== Segment start ==

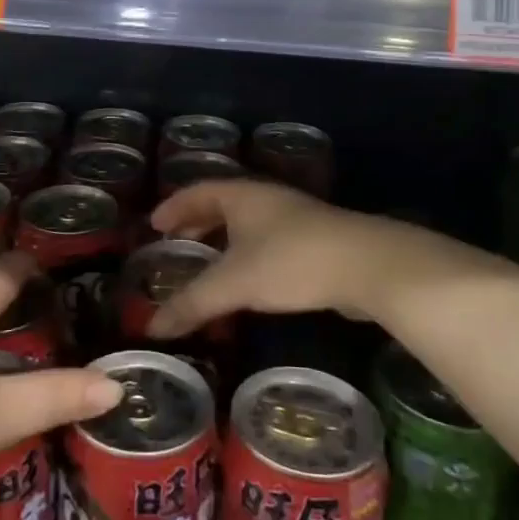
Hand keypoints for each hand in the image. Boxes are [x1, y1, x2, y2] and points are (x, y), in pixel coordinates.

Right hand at [145, 180, 483, 337]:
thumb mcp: (234, 283)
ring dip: (224, 238)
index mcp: (242, 195)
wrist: (367, 266)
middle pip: (222, 203)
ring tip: (207, 261)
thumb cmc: (291, 261)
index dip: (174, 206)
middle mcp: (267, 199)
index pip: (197, 190)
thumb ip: (192, 303)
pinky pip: (267, 241)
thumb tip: (150, 328)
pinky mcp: (316, 242)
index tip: (154, 224)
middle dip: (197, 221)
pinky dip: (247, 254)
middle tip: (175, 241)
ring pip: (248, 223)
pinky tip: (248, 280)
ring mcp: (295, 218)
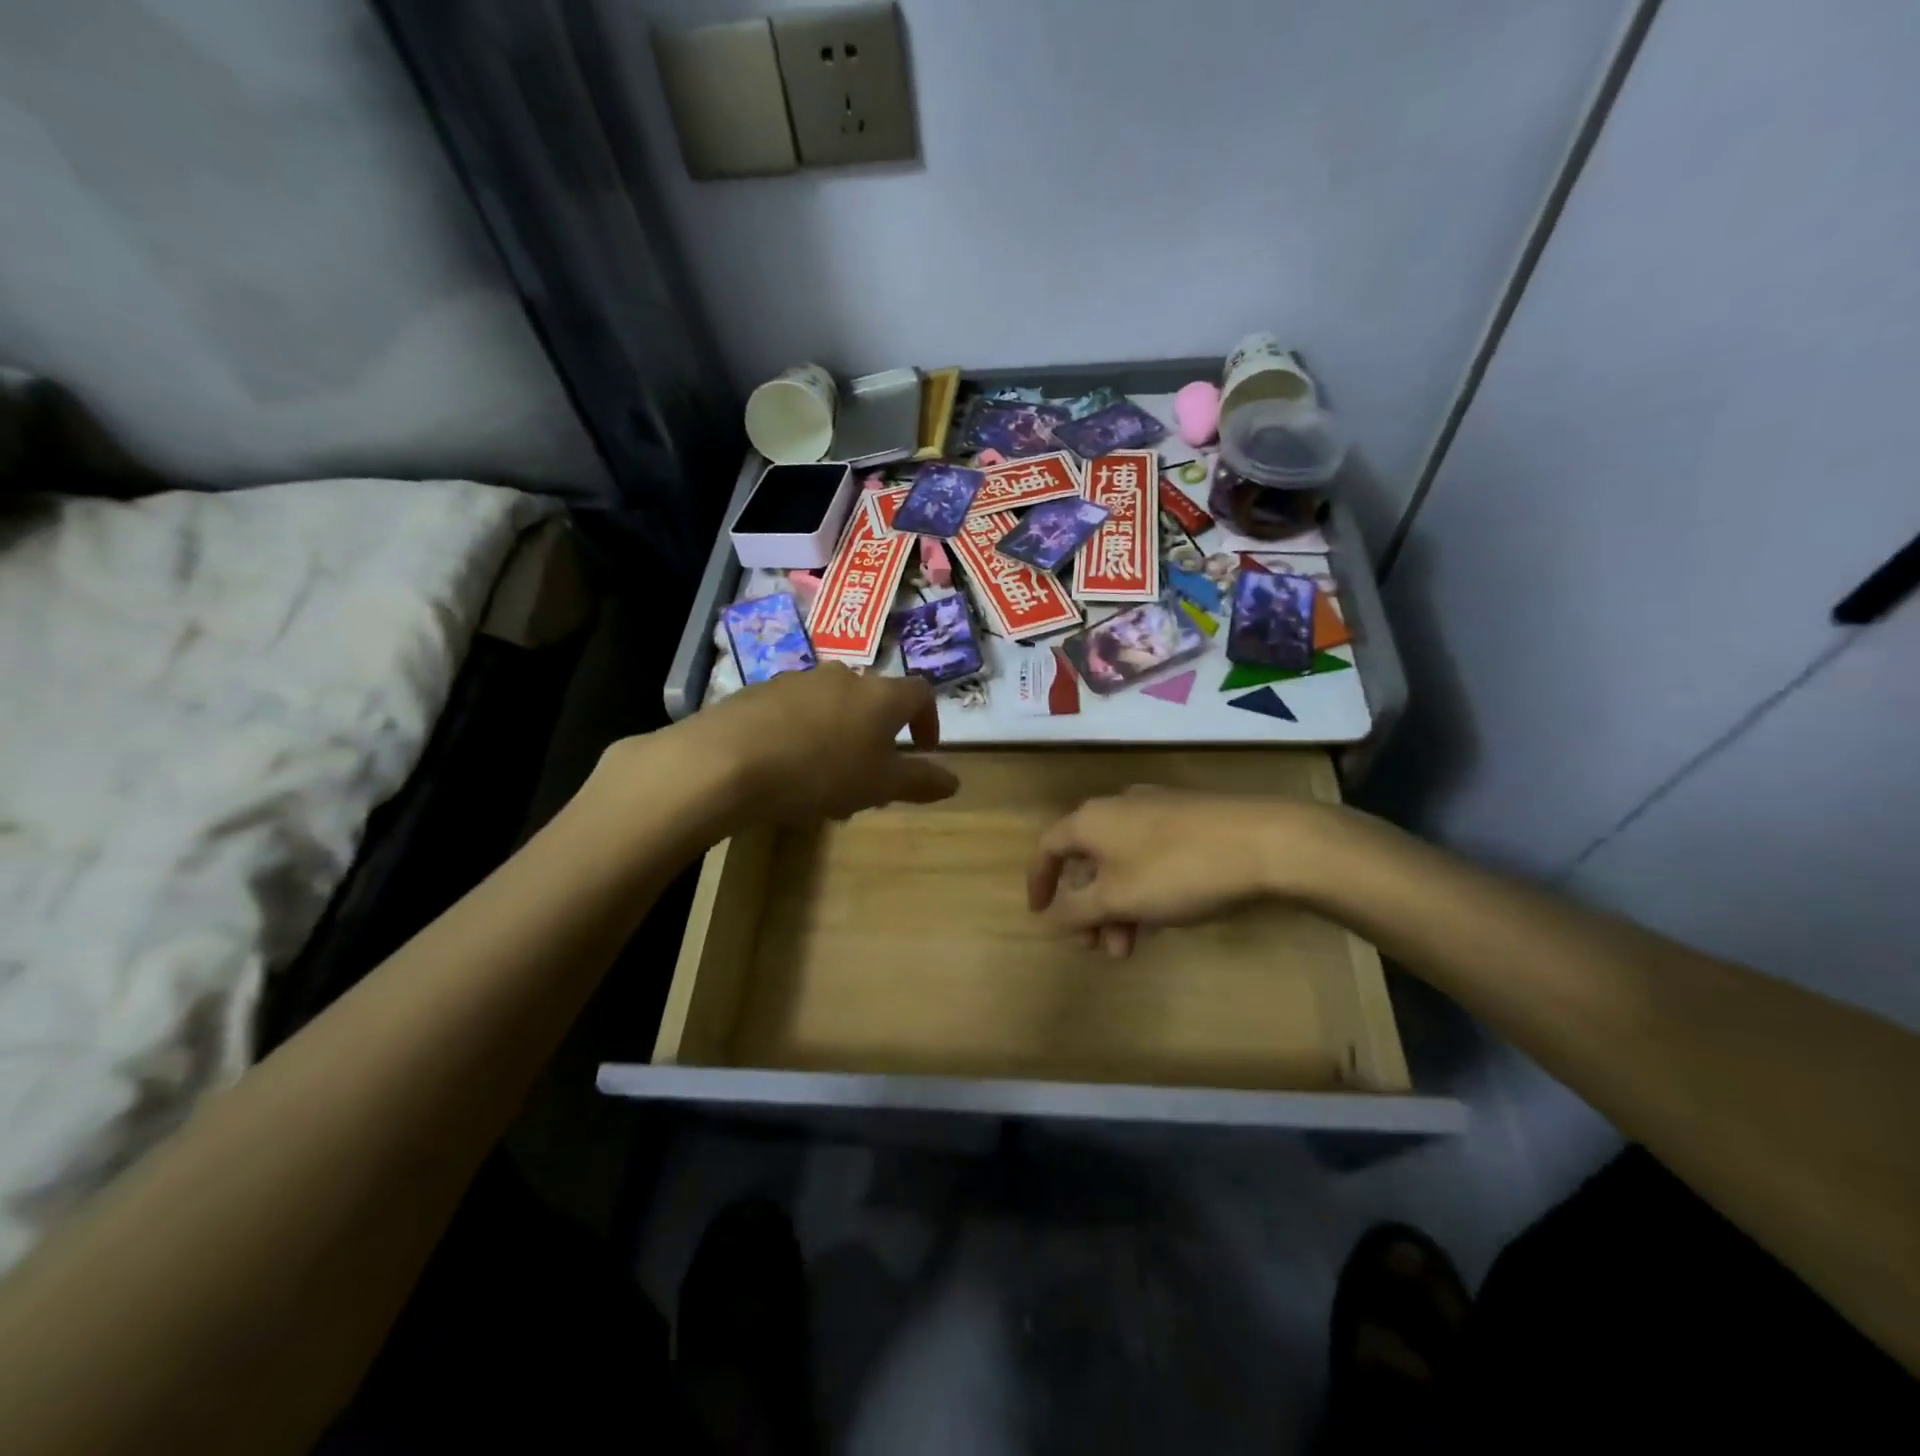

== Segment end ==

Restate, word for word and without pictures, the lines from the line containing "pinky pip: (267, 241)" to the last line of the records above.

- _Problem solution_
pinky pip: (267, 241)
thumb tip: (150, 328)
pinky mcp: (316, 242)
index tip: (154, 224)
middle dip: (197, 221)
pinky dip: (247, 254)
middle tip: (175, 241)
ring pip: (248, 223)
pinky tip: (248, 280)
ring mcp: (295, 218)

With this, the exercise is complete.